What level of mathematics are you looking at? When you say discrete math is this an undergrad course for general students, math majors or a grad course?
My experience has been that for undergrad courses for general students it was enough to make sure they DID their homework whether or not they collaborated seemed to make little difference as an indicator of test performance.
For grad courses the problems were usually hard enough that we would collaborate and just each write up our own solution. That again would usually be enough to distinguish between those that actually came up with the solutions vs. those that just listened to them.
I think the trickiest part is math majors. There the problems might be easy enough to be fairly easy to copy while still being hard enough that you want to the students to do more then just write them down.
EDIT In response to clarified/amended OP.
When I TA'd/taught I would grade in a very minimalist way (choose 5 problems and grade them 0/1 add that up and add up to 2 points for neatness and up to 3 points for completeness). In this case I felt that whether or not they collaborated was not particularly important with regards to the homework grade (which would usually comprise at most 20% of their course grade). This is usually appropriate if each problem is fairly easy (derivatives, integrals, combinations, permutations etc.).
If the problems are hard enough to necessitate a decent write up (a page+ in mathematical notation) you can probably get away with letting the students collaborate and insist they write the problems up separately.
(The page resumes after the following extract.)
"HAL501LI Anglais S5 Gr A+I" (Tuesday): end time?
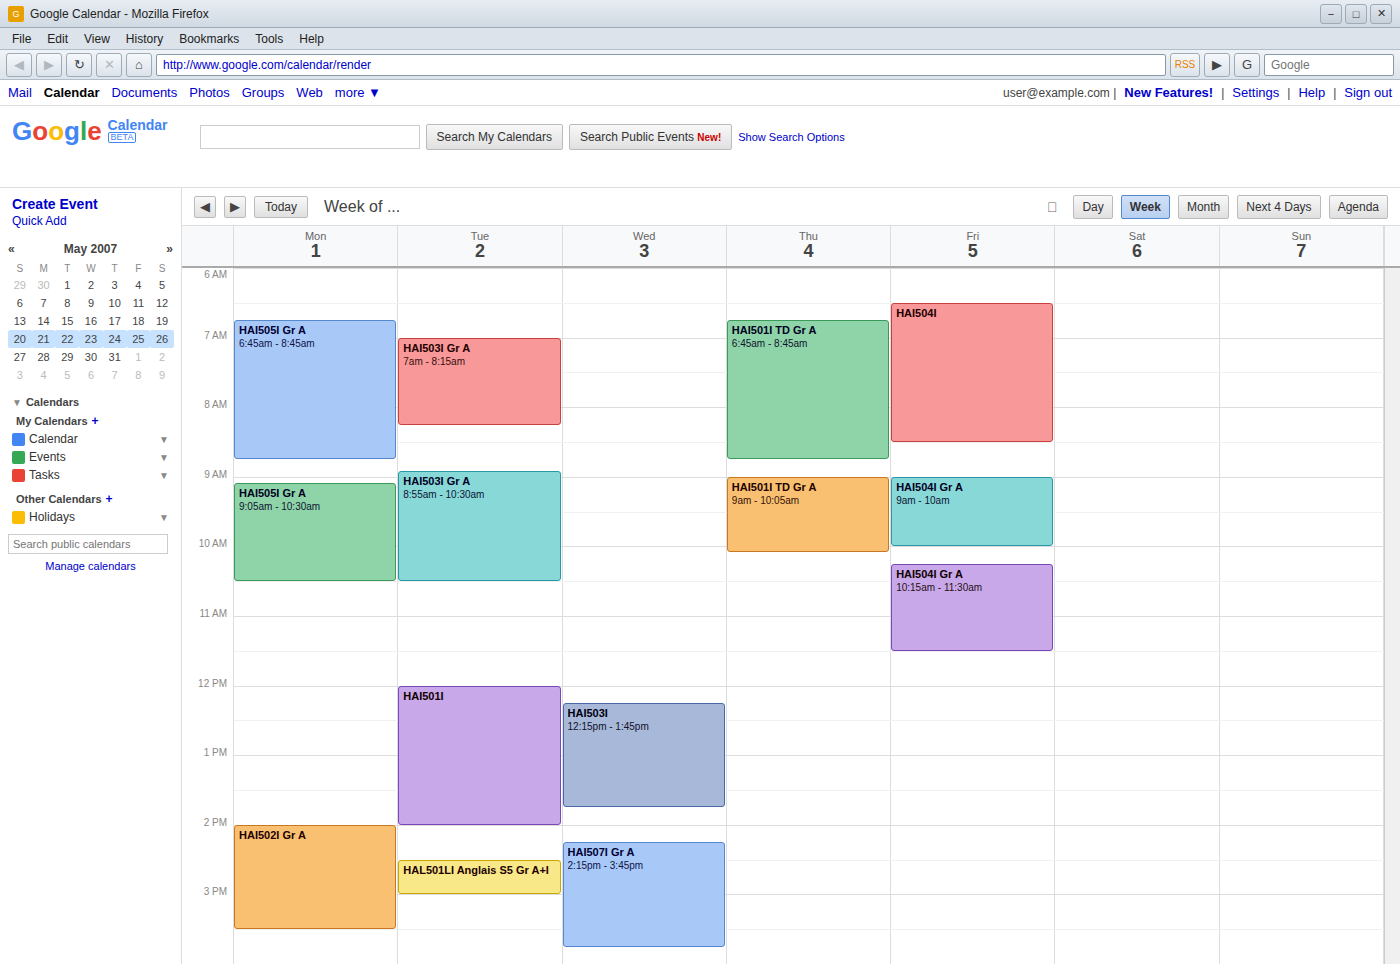
3:00 PM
This works better then you would expect since usually they come up with the solution together, but actually do write them up separately (copy and paste would be obvious and since they've got their notes it's easy enough to write up on their own right? wrong) and that surprisingly gives you more then enough to grade since if they didn't understand the solution properly they will make mistakes in the write up.
I still think there is a middle ground here where the problems aren't quite hard enough for write ups to make a difference yet they are hard enough that just checking they copied it down correctly isn't enough. I admit I don't know what to do then.